§ **REQUIREMENT 1**
In the text on connecting to Amazon MSK with IAM authentication, how many requests per second can each MSK Serverless cluster handle?

#####

Connect to Amazon MSK using IAM authentication

This post uses IAM authentication to connect to the respective Kafka cluster. For information about how to configure the producer for connectivity, refer to IAM access control.

Because you configure the cluster via IAM, grant Connect and WriteData permissions to the producer so that it can push messages to Kafka:

{
    “Version”: “2012-10-17”,
    “Statement”: [
        {            
            “Effect”: “Allow”,
            “Action”: [
                “kafka-cluster:Connect”
            ],
            “Resource”: “arn:aws:kafka:region:account-id:cluster/cluster-name/cluster-uuid “
        }
    ]
}
 
 
{
    “Version”: “2012-10-17”,
    “Statement”: [
        {            
            “Effect”: “Allow”,
            “Action”: [
                “kafka-cluster:Connect”,
                “kafka-cluster: DescribeTopic”,
            ],
            “Resource”: “arn:aws:kafka:region:account-id:topic/cluster-name/cluster-uuid/topic-name“
        }
    ]
}

This shows the Kafka excerpt of the IAM policy, which must be applied to the Kafka producer. When using IAM authentication, be aware of the current limits of IAM Kafka authentication, which affect the number of concurrent connections and IAM requests for a producer. Refer to Amazon MSK quota and follow the recommendation for authentication backoff in the producer client:

        Map<String, String> configuration = Map.of(
                “key.serializer”, “org.apache.kafka.common.serialization.StringSerializer”,
                “value.serializer”, “org.apache.kafka.common.serialization.StringSerializer”,
                “bootstrap.servers”, getBootstrapServer(),
                “security.protocol”, “SASL_SSL”,
                “sasl.mechanism”, “AWS_MSK_IAM”,
                “sasl.jaas.config”, “software.amazon.msk.auth.iam.IAMLoginModule required;”,
                “sasl.client.callback.handler.class”,
				“software.amazon.msk.auth.iam.IAMClientCallbackHandler”,
                “connections.max.idle.ms”, “60”,
                “reconnect.backoff.ms”, “1000”
        );

Additional considerations

Each MSK Serverless cluster can handle 100 requests per second. To reduce IAM authentication requests from the Kafka producer, place it outside of the handler. For frequent calls, there is a chance that Lambda reuses the previously created class instance and only reruns the handler.

#####

§ **REQUIREMENT 2**
Convert every line of the records below into a JSON list of strings, one string per line, omitting blank lines and leaving the pictures out.

§ **RECORDED DATA**
#####

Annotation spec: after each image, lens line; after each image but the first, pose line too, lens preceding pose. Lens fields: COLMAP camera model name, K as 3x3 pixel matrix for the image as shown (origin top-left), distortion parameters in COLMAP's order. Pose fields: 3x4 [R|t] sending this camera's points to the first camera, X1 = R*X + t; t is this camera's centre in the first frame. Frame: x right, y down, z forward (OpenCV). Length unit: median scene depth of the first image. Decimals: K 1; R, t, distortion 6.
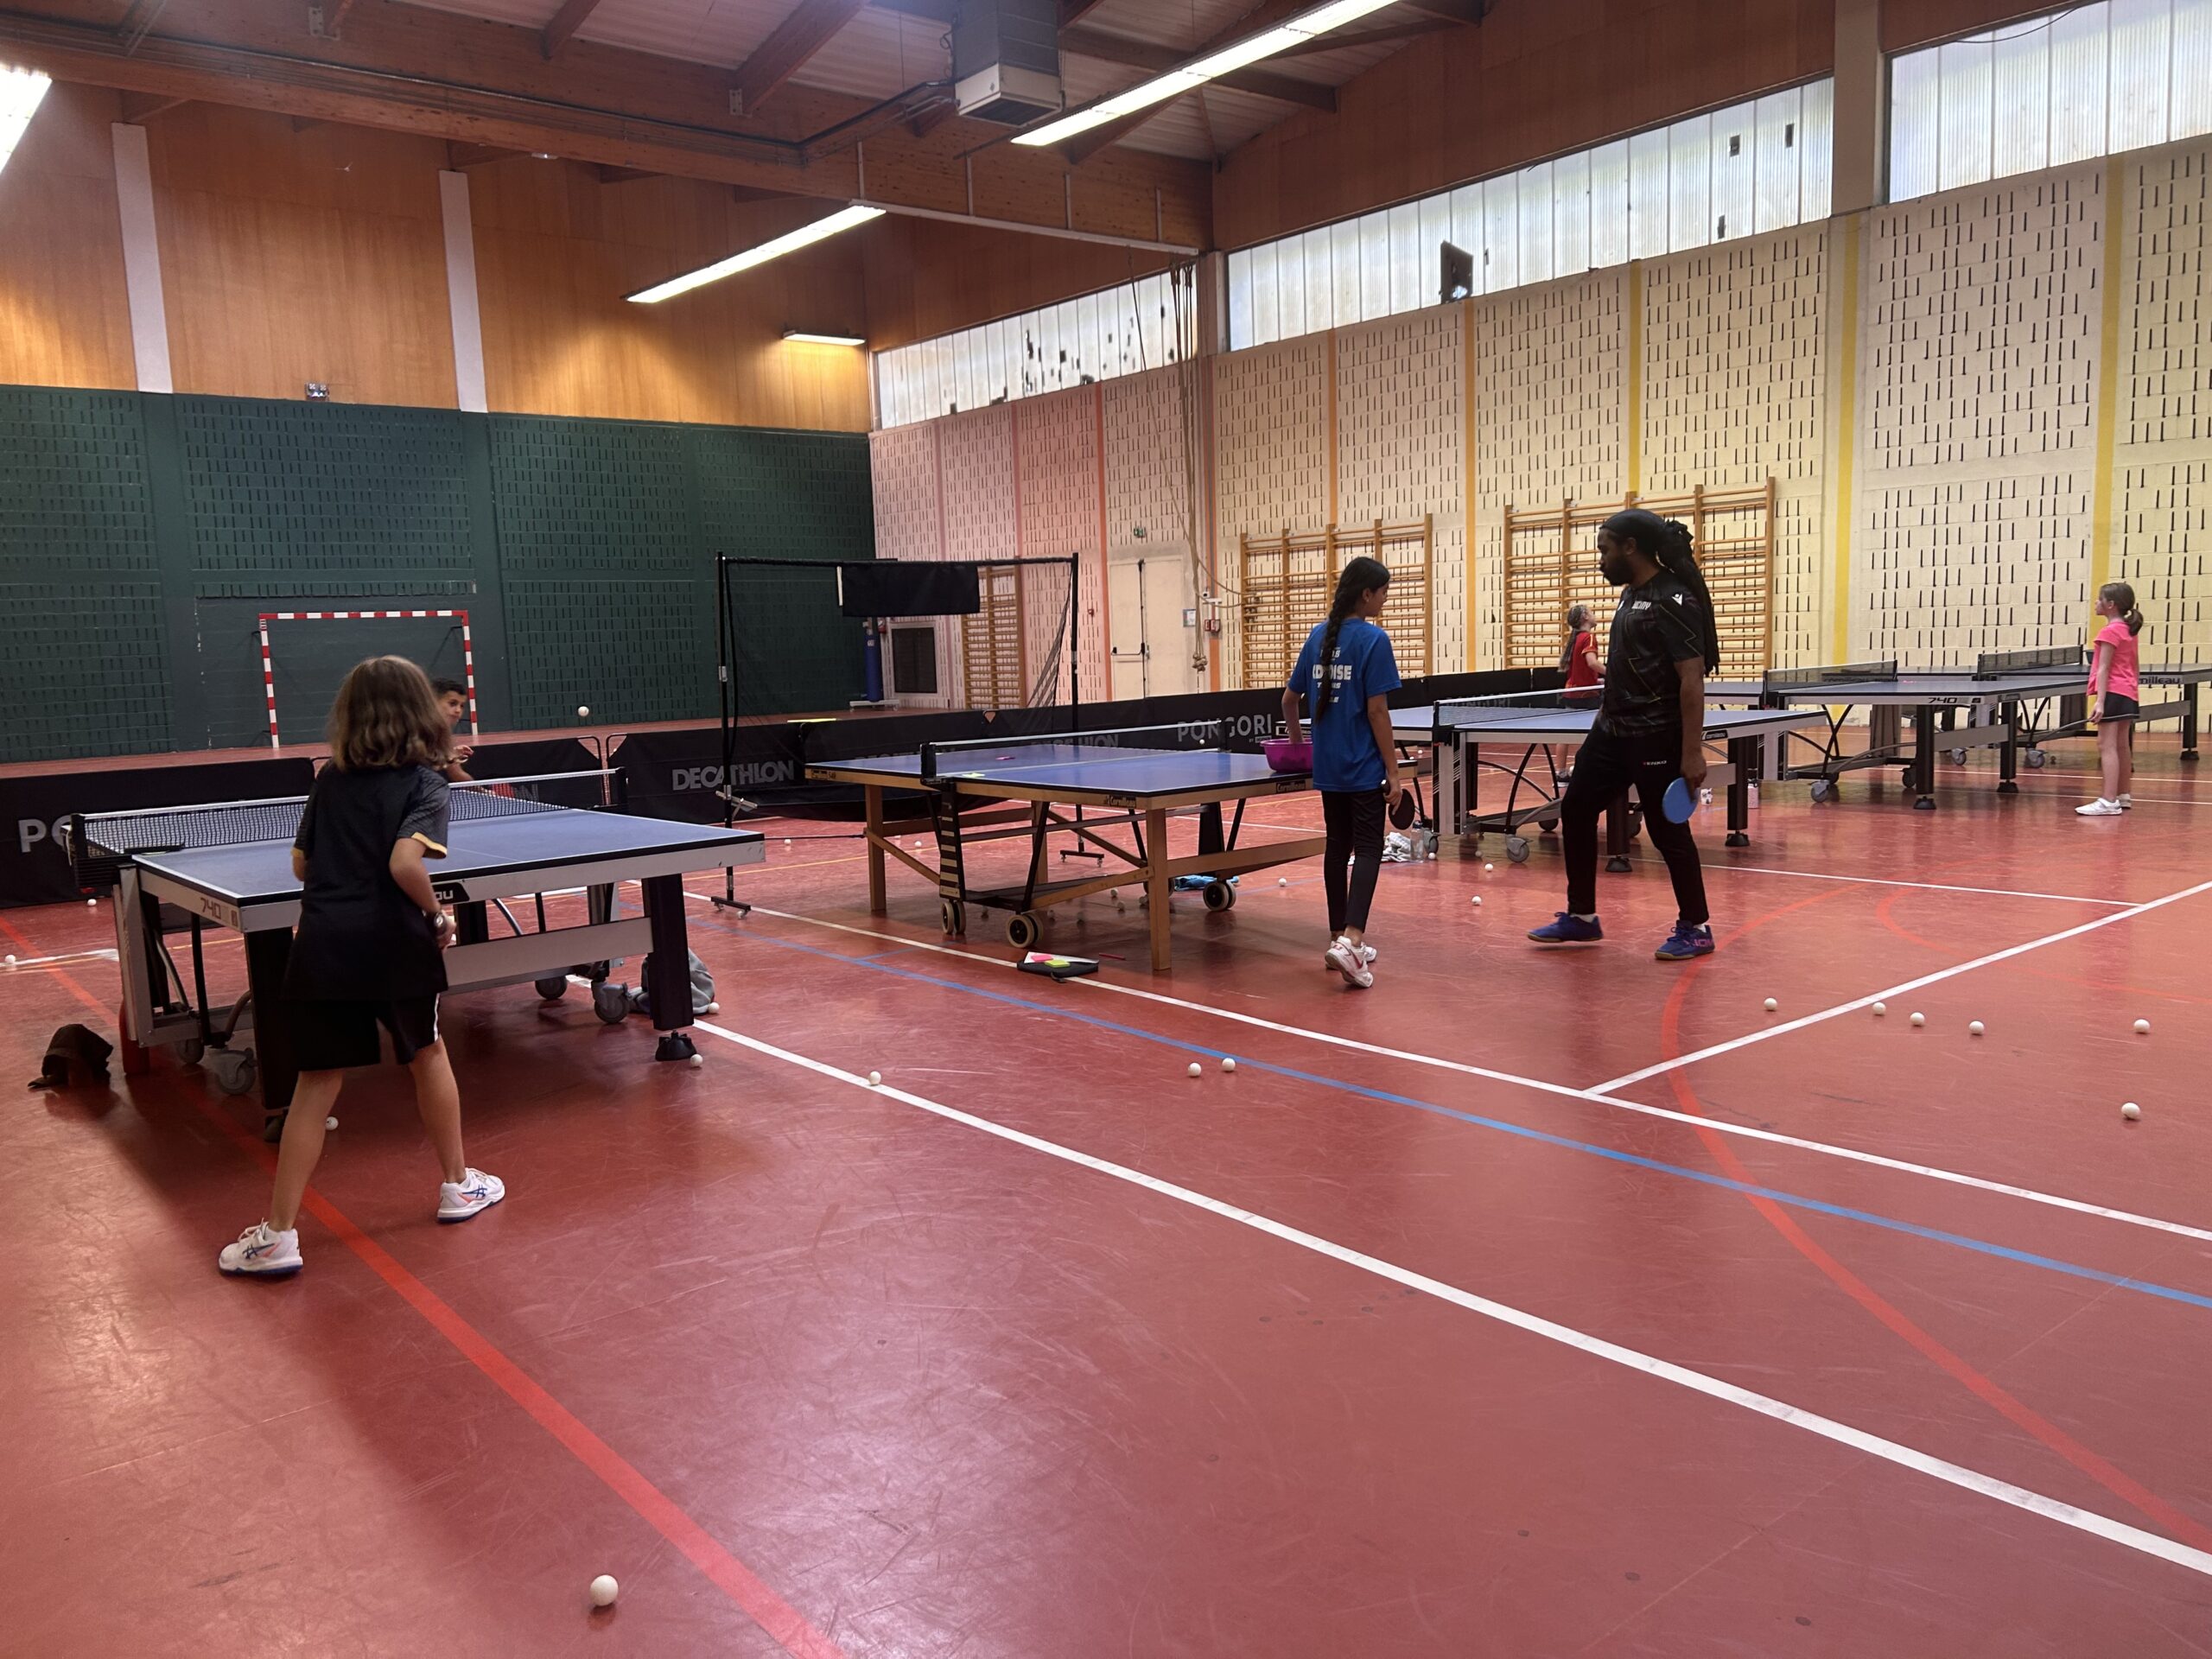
lens RADIAL K [[1676.5, 0, 1079.6], [0, 1676.5, 834.1], [0, 0, 1]] dist [0.049393, -0.052931]
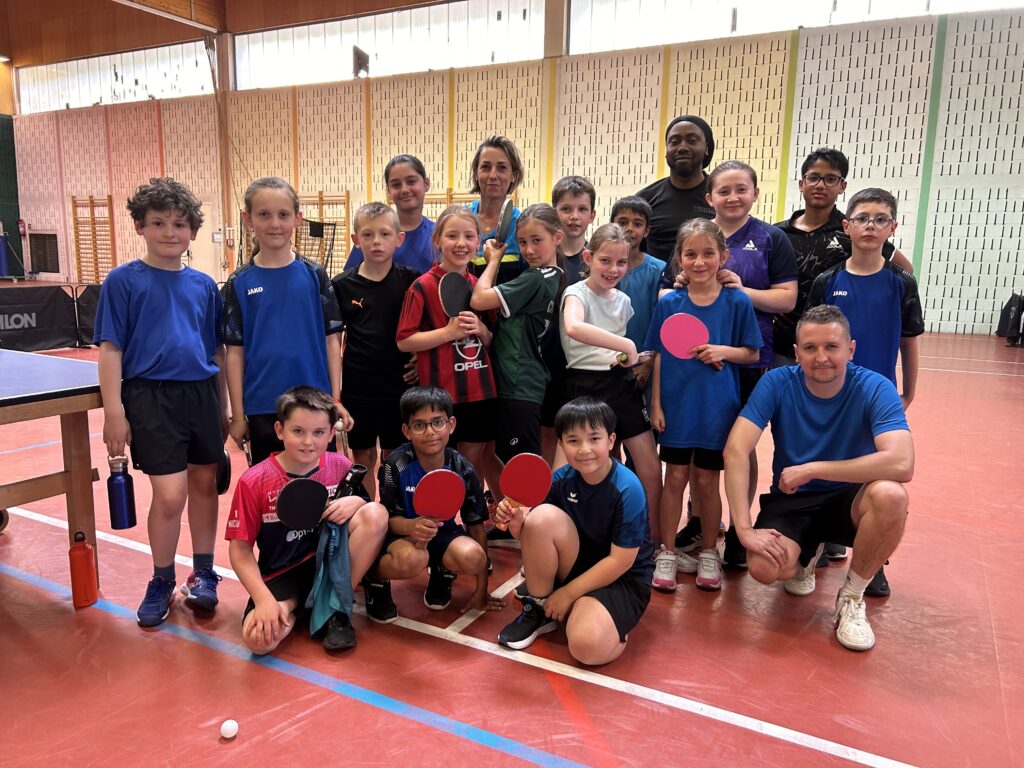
lens RADIAL K [[776.1, 0, 511.4], [0, 776.1, 387.2], [0, 0, 1]] dist [0.049393, -0.052931]
pose [[0.918078, -0.010548, 0.396259, 0.026841], [-0.007524, 0.999002, 0.044026, -0.009336], [-0.396328, -0.043401, 0.917083, 0.112891]]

#####

§ **WRITTEN REPLY 1**
Each MSK Serverless cluster can handle 100 requests per second.

§ **WRITTEN REPLY 2**
[
  "Annotation spec: after each image, lens line; after each image but the first, pose line too, lens preceding pose. Lens fields: COLMAP camera model name, K as 3x3 pixel matrix for the image as shown (origin top-left), distortion parameters in COLMAP's order. Pose fields: 3x4 [R|t] sending this camera's points to the first camera, X1 = R*X + t; t is this camera's centre in the first frame. Frame: x right, y down, z forward (OpenCV). Length unit: median scene depth of the first image. Decimals: K 1; R, t, distortion 6.",
  "lens RADIAL K [[1676.5, 0, 1079.6], [0, 1676.5, 834.1], [0, 0, 1]] dist [0.049393, -0.052931]",
  "lens RADIAL K [[776.1, 0, 511.4], [0, 776.1, 387.2], [0, 0, 1]] dist [0.049393, -0.052931]",
  "pose [[0.918078, -0.010548, 0.396259, 0.026841], [-0.007524, 0.999002, 0.044026, -0.009336], [-0.396328, -0.043401, 0.917083, 0.112891]]"
]